August 15, 2022 - 3:20pm

As hostilities flared in Gaza last week between Israeli forces and terror group Palestinian Islamic Jihad (PIJ), Hamas issued a draconian set of rules to local fixers working for foreign reporters. These guidelines sought to formally control the way in which the conflict was reported in the West.

Here are the key highlights:

It is totally forbidden to do stories mentioning that the reasons for martyrdom are friendly fire. It’s totally forbidden to produce a story showing that resistance factions caused the wave of escalation or holding them responsible for what happened. Instead, put the responsibility on the Occupation… It is totally forbidden to work on stories revealing the resistance capabilities. If the journalist or foreign media writes about this topic, local permissions will be halted… The local fixer is fully responsible for the reporting produced by the foreigner during their stay in Gaza or after leaving it. The local fixer has to demonstrate national spirit, defend the Palestinian narrative and reject the foreigner’s bias to the Israeli narrative… If the local fixer notices any suspicious activity or illogical questions asked by the foreigner, away from the framework of the journalistic work, he must inform us immediately to deal with the issue.
- Hamas

After a backlash, Hamas realised that it had allowed its mask to slip.

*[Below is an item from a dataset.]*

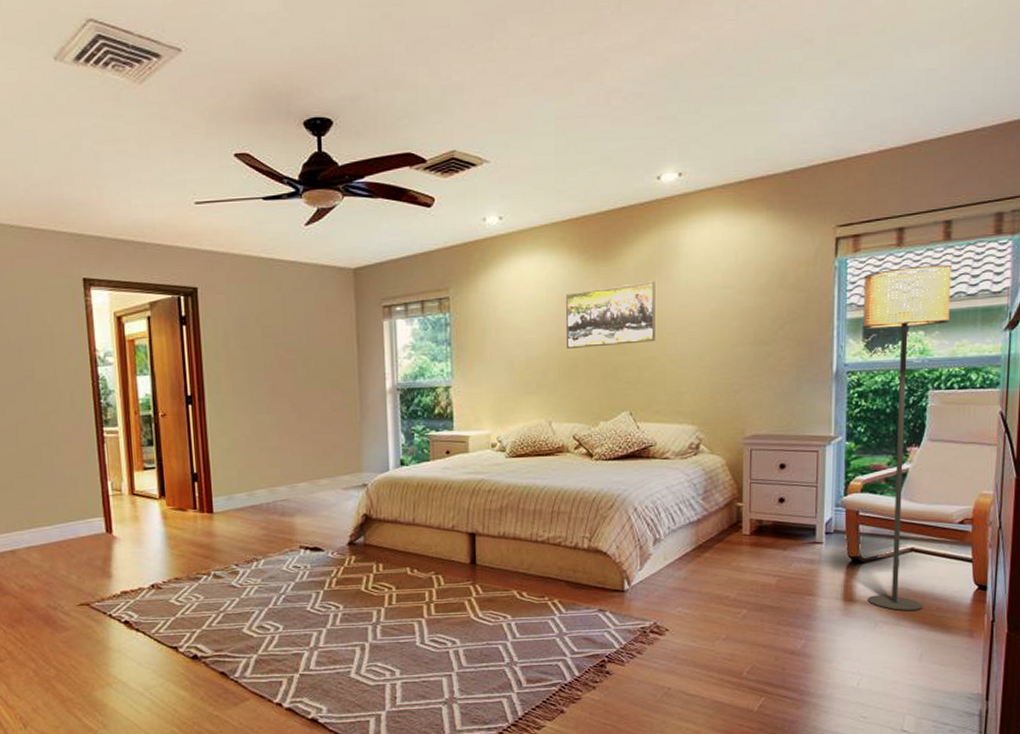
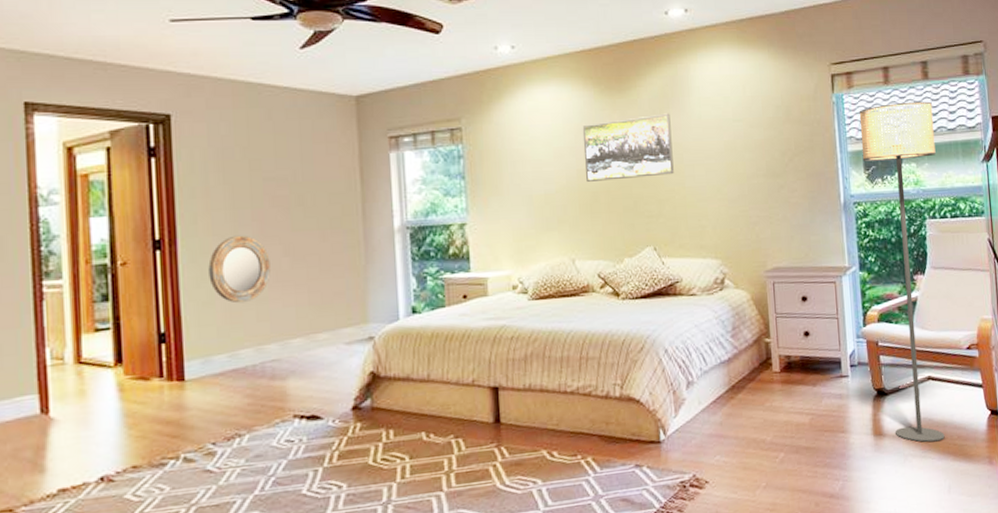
home mirror: none [230,393,281,451] -> present [208,235,271,304]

To contain a burgeoning public relations disaster, it withdrew the guidelines. But fixers were left in no doubt about Hamas’s position, and the consequences that lay in store for those not following the rules. After all, the terror group was simply expanding and codifying restrictions that had, by and large, been in place for years.

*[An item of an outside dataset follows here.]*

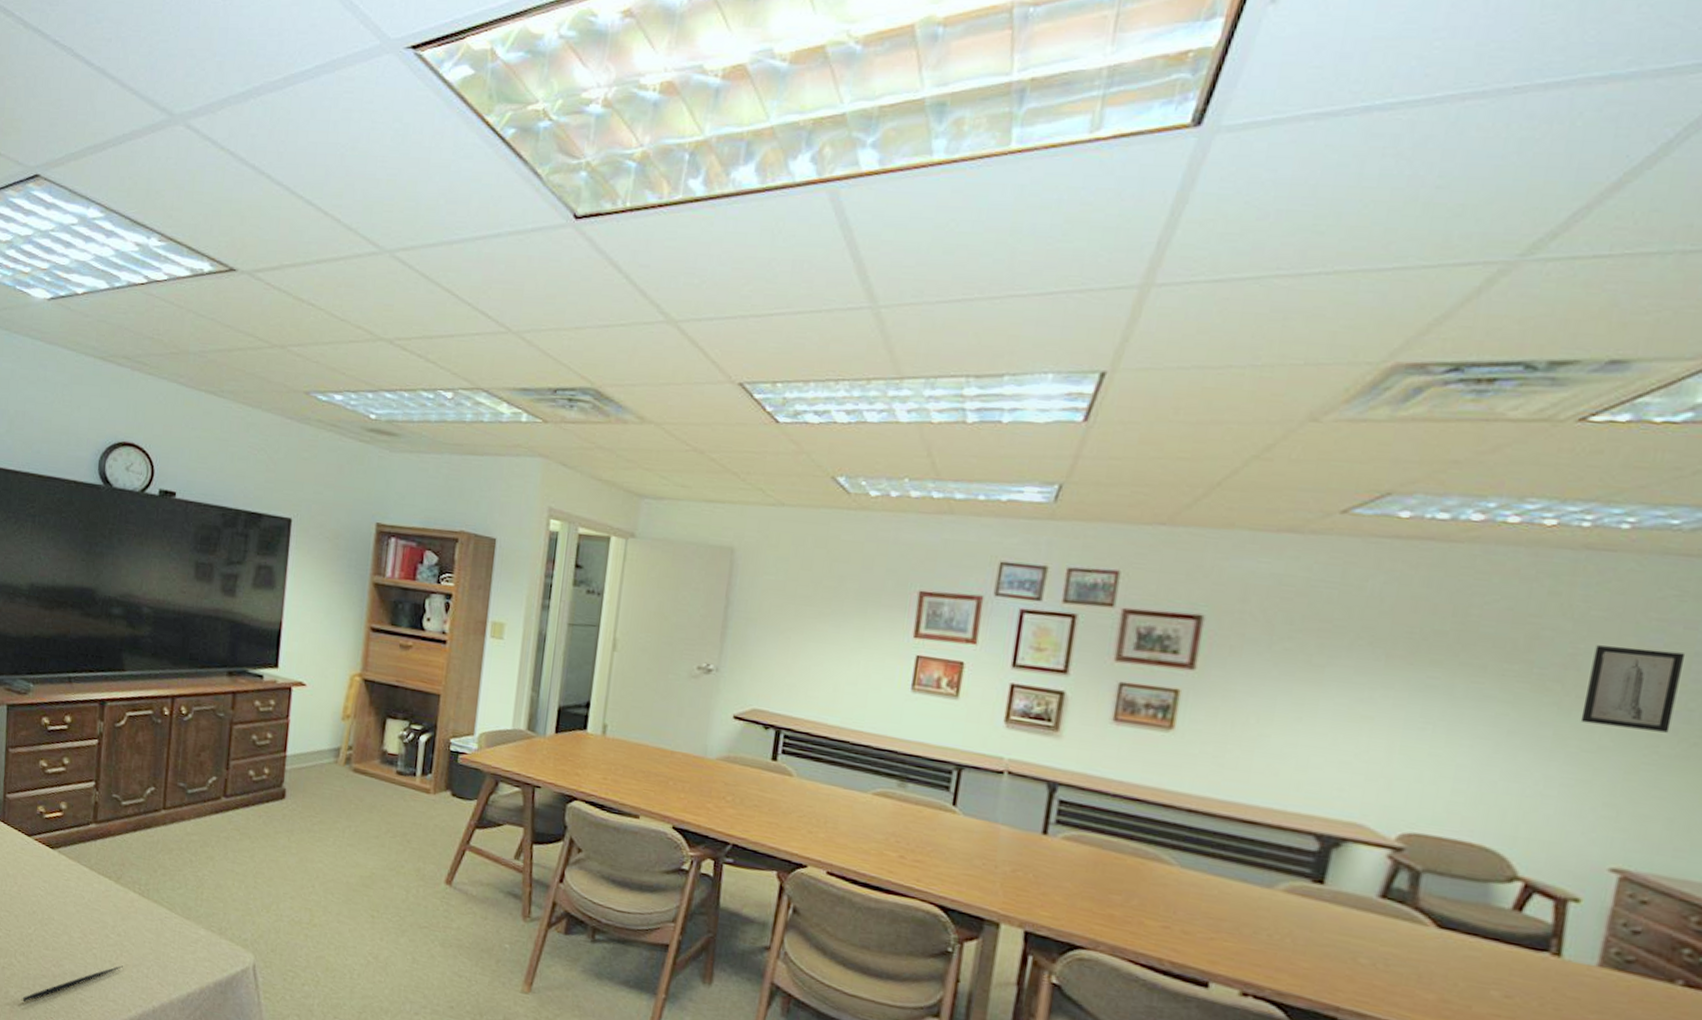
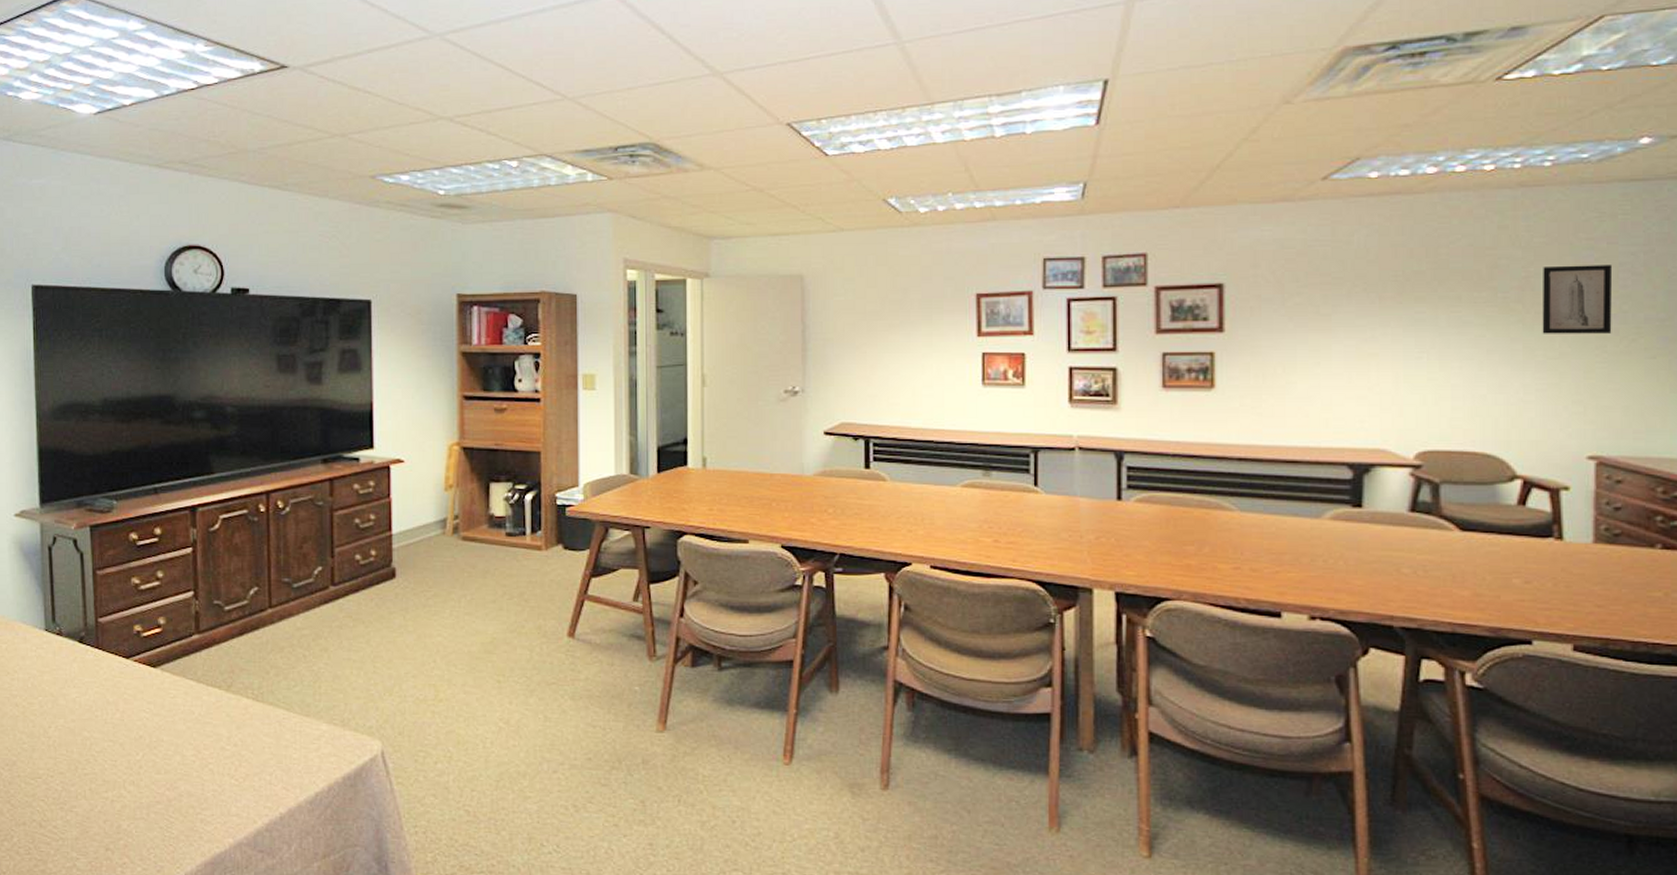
pen: present [23,965,123,1003] -> none [137,776,243,834]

Think back to all the reporting you have seen of fighting between Israel and terror groups in Gaza. Do you recall any footage or pictures of dead Palestinian militants? Of terror infrastructure destroyed? Of rockets being fired from civilian areas, using them as human shields?

Almost never. In fact, the vast majority of material coming out of Gaza — the dead children, the weeping mothers, the bombed-out schools — gives the impression that only civilians have been killed, lending credence to the false notion that Israel is bent on some kind of “genocide” rather than targeting those who wish to murder its own civilians. This is because Western reporters are kept on a tight leash via their fixers, only allowed to report on scenes that support Hamas’ narrative.

In 2014, Indian journalists happened to film a rocket being launched by Hamas militants next to their hotel. It was a densely-populated civilian area, when other locations were available. When it emerged, the footage caused a sensation; but the journalists had delayed its release due to “fear of reprisals from Hamas against us and those who worked with us”. That was eight years ago.

It boils down to this. Hamas has been controlling the journalism that comes out of Gaza for years. Instead of taking a stand, too many Western media outlets have shamefully been content with their roles as mouthpieces of the terror group. Do they stand by their past reporting? And will they continue to allow their news agenda to be dictated by armed thugs? Surely audiences deserve better than this.